Hmm...this is a tough one to answer.
I once was exactly where you are, didn't finish any songs, didn't get anywhere with my recordings, nada. What I did do though, was continuing writing a lot of song ideas, bits and pieces of unfinished material which made me foolishly think that I made progress "I'm still writing all these great song ideas.", so that must make me a songwriter I lied to myself.
My rude awakening came when I read 1) An essay by Oscar Hammerstein II called "Notes on lyrics", 2) The book "Songwriters on Songwriting" by Paul Zollo, 3) A poem called "So you wan't to be a writer?" by Charles Bukowski. I stumbled upon all of these at a time in my life when I was in a creative and productive kind of limbo much like yourself.

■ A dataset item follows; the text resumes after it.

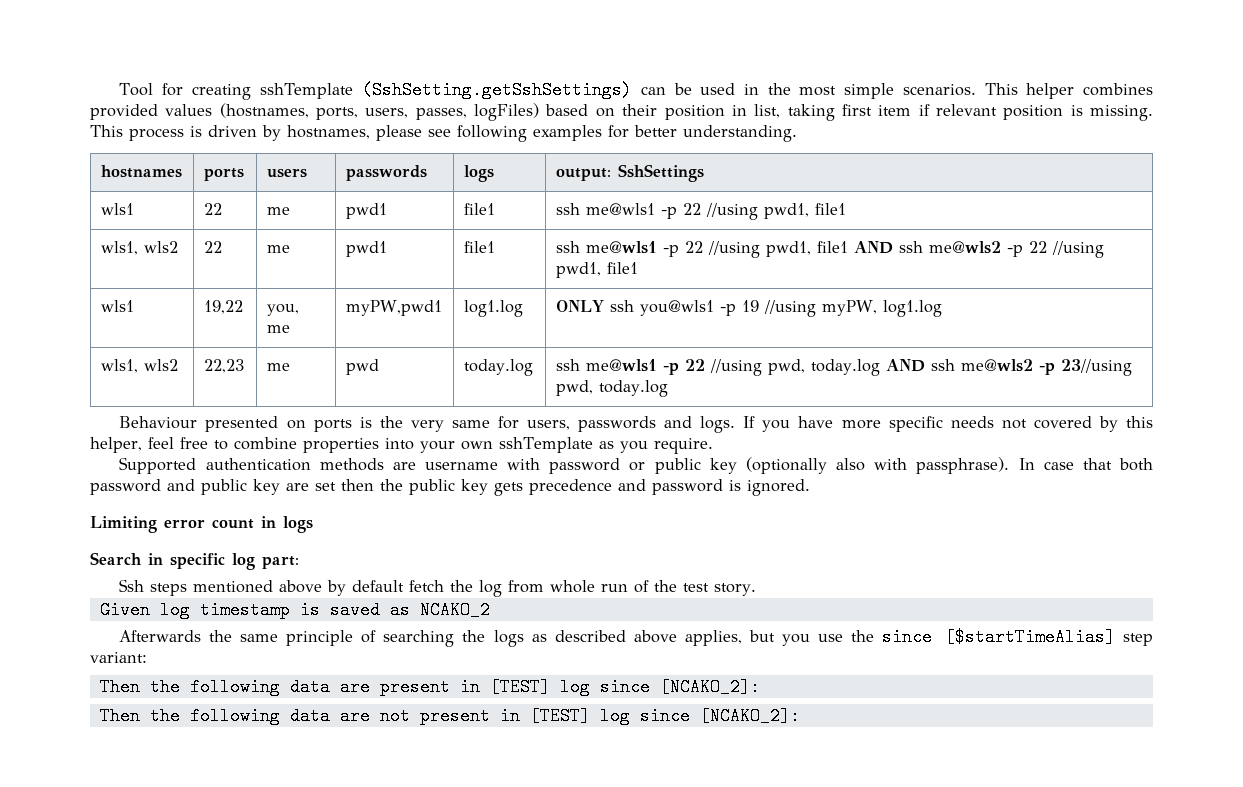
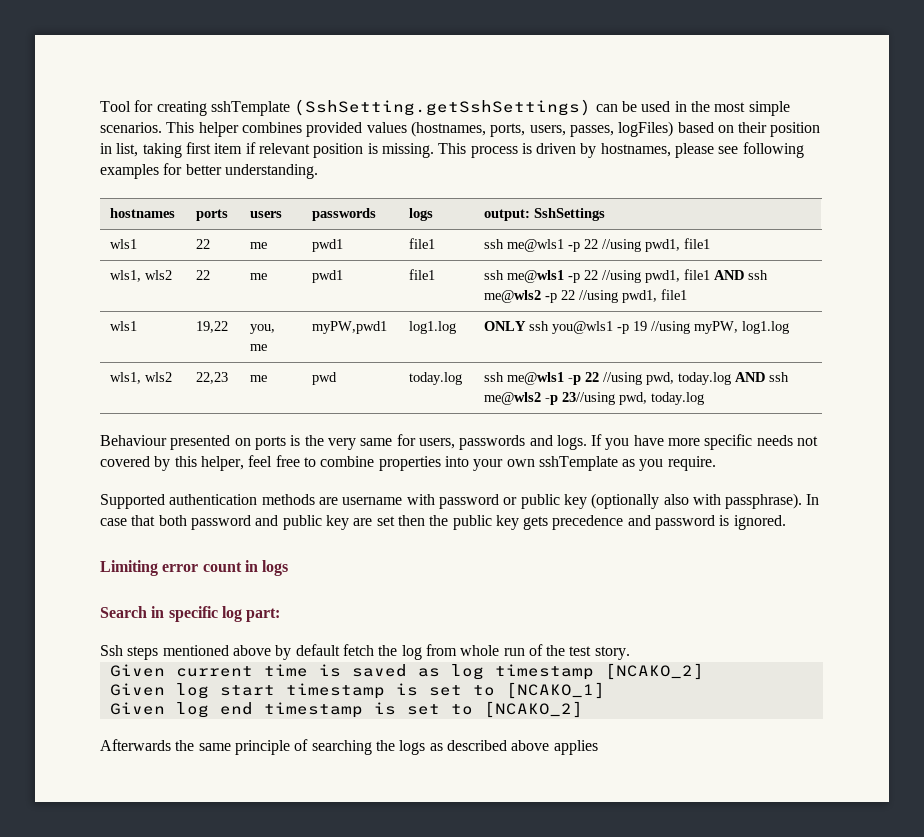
[159,601,290,619] log timestamp -> [175,664,308,677] current time
[419,601,490,619] NCAKO_2 -> [450,663,704,680] [109,682,605,699] [109,701,583,718] log timestamp [NCAKO_2] // Given log start timestamp is set to [NCAKO_1] // Given log end timestamp is set to [NCAKO_2]
[684,628,1153,646] [90,652,147,663] [99,678,760,696] [99,707,800,725] applies, but you use the since [$startTimeAlias] step variant: // Then the following data are present in [TEST] log since [NCAKO_2]: // Then the following data are not present in [TEST] log since [NCAKO_2]: -> [553,740,598,755] applies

The consensus is about the same in all of them. It's harsh but it's fact.
If you don't finish songs, they're not songs and you're no songwriter.
This was very hard for me to take in. My whole life was surrounded by the fact that my little bits and pieces was songs, therefore making me a songwriter. But I was wrong and I stopped completely calling myself a songwriter after that.
One song.
That was my new goal. If I can finish one song only, good or bad, I will be a songwriter. A real songwriter.
Since then I've written hundreds. Not all of them good unfortunately, but to tell you the truth, I don't expect them to be. Today I see my songs like they stand in a line waiting for their turn. I can
not pick the order, I can only write them one at the time. It might be that the next 10 songs in the line will be bad ones, but I've learned over the years, the good ones will come, they always do.
Hope this helps and turn out to be a kick in the backside!!!